The ATP appears ready to cave in on a deal with deep-pocketed Saudi sheiks, with a Masters 1000 looking almost certain for next January, the Times of London reported on Tuesday.
Awarding the kingdom a prestige Masters date in January also looks like upsetting the traditional Australian summer of tennis which begins the season.
The Times reported that a Masters in early January could easily spell the end of the new ATP-WTA United Cup, which will play its second edition in Sydney and Perth starting December 29.
The Saudis have been banging on the door of tennis and came close to hosting the WTA Finals before pressure and international disapproval scuppered the lucrative deal.
With the LIV gold already under their control, the cash-flush Middle East financial powerhouse is ramming a foot into the door of tennis, dangling multi-million dollar deals which are hard for bean-counters and corporate suits to resist.
The limitless sovereign wealth fund has already done a deal to host the NextGen Finals in Jeddah from November 28 as a first move into tennis.

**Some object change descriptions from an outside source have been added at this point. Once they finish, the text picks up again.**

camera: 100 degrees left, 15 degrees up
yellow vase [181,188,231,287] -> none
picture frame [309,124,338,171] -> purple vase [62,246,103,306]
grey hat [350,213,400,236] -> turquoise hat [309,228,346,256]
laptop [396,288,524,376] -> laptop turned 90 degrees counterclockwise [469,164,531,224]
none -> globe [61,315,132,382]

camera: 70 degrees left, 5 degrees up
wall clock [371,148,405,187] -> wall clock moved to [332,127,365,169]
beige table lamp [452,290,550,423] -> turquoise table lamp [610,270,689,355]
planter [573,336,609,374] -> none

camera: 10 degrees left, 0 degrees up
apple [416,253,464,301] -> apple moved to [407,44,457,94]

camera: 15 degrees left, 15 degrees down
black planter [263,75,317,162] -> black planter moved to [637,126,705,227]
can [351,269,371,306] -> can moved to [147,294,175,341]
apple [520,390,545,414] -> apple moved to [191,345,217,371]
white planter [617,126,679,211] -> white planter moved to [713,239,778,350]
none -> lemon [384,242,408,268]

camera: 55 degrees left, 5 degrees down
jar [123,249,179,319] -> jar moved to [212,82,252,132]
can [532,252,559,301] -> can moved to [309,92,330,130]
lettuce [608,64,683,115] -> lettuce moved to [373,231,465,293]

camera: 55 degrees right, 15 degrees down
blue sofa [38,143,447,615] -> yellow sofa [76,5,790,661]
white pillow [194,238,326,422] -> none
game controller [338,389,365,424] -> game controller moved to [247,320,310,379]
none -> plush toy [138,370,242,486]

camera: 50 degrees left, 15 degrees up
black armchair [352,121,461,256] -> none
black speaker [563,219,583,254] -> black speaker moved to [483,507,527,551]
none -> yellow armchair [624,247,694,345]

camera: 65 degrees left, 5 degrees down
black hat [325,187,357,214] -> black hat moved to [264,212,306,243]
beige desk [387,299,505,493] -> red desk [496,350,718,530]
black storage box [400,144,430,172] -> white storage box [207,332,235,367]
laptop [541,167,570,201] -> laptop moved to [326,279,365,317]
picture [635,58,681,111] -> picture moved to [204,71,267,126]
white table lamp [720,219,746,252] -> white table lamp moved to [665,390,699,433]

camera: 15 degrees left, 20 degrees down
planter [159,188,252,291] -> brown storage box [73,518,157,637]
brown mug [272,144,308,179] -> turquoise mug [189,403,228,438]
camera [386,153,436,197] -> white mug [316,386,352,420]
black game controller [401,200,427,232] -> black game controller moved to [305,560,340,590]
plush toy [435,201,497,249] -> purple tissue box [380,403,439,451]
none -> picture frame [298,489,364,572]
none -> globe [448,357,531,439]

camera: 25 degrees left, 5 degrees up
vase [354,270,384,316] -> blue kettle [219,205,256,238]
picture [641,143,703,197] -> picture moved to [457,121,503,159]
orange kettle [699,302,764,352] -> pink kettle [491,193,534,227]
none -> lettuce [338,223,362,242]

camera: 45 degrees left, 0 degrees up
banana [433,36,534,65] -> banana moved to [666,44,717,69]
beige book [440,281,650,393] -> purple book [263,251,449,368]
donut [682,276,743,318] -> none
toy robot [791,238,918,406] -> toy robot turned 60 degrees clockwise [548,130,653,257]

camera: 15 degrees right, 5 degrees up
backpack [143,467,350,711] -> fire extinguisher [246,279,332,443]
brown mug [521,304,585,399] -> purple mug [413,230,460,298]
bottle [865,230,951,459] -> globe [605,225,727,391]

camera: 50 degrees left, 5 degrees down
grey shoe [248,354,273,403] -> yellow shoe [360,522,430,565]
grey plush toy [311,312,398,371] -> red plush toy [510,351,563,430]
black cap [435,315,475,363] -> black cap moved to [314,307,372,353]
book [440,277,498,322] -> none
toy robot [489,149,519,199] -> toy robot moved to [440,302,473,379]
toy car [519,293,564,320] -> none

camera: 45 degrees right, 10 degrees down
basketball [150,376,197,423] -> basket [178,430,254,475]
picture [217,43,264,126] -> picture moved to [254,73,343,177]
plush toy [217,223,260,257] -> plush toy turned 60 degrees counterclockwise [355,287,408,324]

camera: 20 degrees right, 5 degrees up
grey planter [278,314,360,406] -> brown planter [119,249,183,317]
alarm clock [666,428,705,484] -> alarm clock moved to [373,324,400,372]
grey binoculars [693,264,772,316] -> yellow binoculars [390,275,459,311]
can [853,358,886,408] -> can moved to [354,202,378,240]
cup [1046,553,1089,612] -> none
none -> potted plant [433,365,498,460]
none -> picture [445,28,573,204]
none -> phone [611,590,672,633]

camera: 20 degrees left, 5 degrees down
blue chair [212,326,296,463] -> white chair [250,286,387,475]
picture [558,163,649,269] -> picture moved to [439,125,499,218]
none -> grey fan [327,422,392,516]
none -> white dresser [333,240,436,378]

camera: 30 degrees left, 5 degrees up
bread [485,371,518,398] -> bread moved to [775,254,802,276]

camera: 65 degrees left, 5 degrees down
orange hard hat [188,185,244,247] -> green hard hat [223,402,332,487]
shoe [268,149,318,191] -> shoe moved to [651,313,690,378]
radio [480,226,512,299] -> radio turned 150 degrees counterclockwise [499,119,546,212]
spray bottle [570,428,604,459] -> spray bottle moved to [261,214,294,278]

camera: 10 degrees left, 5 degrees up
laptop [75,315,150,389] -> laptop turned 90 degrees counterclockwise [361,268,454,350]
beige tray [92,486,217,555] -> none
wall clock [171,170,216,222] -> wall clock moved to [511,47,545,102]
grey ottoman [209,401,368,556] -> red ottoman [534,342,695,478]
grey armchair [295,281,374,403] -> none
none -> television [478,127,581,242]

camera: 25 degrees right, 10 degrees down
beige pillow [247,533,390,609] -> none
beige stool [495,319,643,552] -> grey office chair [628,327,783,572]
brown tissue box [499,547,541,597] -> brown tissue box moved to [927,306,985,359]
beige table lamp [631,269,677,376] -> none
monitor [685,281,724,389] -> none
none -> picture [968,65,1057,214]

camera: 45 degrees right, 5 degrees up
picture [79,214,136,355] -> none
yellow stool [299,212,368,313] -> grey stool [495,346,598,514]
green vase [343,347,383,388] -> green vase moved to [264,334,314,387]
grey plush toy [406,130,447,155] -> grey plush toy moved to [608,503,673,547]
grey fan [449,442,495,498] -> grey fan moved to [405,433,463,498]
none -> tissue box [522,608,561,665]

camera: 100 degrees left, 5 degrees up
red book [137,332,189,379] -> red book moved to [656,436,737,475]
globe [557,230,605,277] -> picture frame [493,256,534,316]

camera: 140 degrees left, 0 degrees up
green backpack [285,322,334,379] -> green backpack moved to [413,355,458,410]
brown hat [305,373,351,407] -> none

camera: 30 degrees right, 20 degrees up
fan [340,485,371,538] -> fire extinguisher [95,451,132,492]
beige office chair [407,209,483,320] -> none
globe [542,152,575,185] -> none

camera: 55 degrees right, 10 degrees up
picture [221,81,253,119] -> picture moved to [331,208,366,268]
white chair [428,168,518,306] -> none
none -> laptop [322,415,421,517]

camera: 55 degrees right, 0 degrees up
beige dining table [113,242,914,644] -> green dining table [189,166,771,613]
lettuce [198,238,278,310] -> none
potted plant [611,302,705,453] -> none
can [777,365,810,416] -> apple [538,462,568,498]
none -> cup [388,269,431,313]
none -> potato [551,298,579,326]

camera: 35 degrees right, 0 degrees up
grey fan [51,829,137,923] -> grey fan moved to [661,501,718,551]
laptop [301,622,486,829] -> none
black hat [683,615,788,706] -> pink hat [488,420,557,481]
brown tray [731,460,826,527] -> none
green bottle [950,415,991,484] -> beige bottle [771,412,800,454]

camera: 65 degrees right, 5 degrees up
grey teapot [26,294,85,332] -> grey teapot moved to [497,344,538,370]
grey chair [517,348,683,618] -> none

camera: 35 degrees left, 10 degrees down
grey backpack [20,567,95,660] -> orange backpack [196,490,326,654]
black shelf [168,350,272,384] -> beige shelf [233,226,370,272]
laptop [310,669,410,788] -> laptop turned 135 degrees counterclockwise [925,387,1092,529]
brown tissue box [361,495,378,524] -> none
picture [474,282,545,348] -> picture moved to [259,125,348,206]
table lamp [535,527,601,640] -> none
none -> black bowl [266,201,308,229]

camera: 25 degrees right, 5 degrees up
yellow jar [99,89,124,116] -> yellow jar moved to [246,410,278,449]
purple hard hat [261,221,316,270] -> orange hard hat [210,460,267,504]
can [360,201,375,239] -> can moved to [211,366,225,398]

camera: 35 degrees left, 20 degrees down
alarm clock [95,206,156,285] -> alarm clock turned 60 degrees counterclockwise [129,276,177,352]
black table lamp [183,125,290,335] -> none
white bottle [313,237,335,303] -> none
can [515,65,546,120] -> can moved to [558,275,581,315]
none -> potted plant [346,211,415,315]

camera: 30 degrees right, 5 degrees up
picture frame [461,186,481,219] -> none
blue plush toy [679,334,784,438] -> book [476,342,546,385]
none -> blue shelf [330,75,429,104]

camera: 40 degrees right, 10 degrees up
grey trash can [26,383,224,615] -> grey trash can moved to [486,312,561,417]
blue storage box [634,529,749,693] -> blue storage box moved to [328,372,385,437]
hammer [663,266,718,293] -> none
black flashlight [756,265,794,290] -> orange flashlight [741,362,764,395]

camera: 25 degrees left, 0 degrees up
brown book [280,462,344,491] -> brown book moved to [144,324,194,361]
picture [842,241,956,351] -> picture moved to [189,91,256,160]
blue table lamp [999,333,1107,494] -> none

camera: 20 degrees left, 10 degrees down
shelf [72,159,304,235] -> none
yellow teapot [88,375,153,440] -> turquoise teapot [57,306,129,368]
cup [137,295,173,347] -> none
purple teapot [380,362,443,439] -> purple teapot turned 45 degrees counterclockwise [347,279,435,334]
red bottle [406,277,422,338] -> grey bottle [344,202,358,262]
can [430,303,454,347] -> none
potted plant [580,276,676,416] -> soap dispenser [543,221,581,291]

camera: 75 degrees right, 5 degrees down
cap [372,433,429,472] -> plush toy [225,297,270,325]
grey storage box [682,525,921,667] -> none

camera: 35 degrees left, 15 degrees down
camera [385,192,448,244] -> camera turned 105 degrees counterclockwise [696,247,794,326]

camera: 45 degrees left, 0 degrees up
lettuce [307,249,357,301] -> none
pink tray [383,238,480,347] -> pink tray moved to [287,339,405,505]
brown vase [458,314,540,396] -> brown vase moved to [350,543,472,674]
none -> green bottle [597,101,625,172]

That is due to be followed by an exhibition between Carlos Alcaraz and Novak Djokovic in late December.
They pointed out that a Masters which ends a week before the start of the Open in a time zone eight hours to the west would likely sound the death knell for the 250-level ATP events which form the runup series to the January 15 start of the Grand Slam.
The Saudi fund is apparently willing to disburse some spare change for a total Masters prize packet of EUR 7 million, with the winner pocketing one million.
The paper added that it remains unsure where the extra Masters date will come from, with the calendar already packed out.
Reports indicate that current Masters venues of Miami and the Paris Bercy indoors would be willing to entertain proposals from eager MIddle East money men.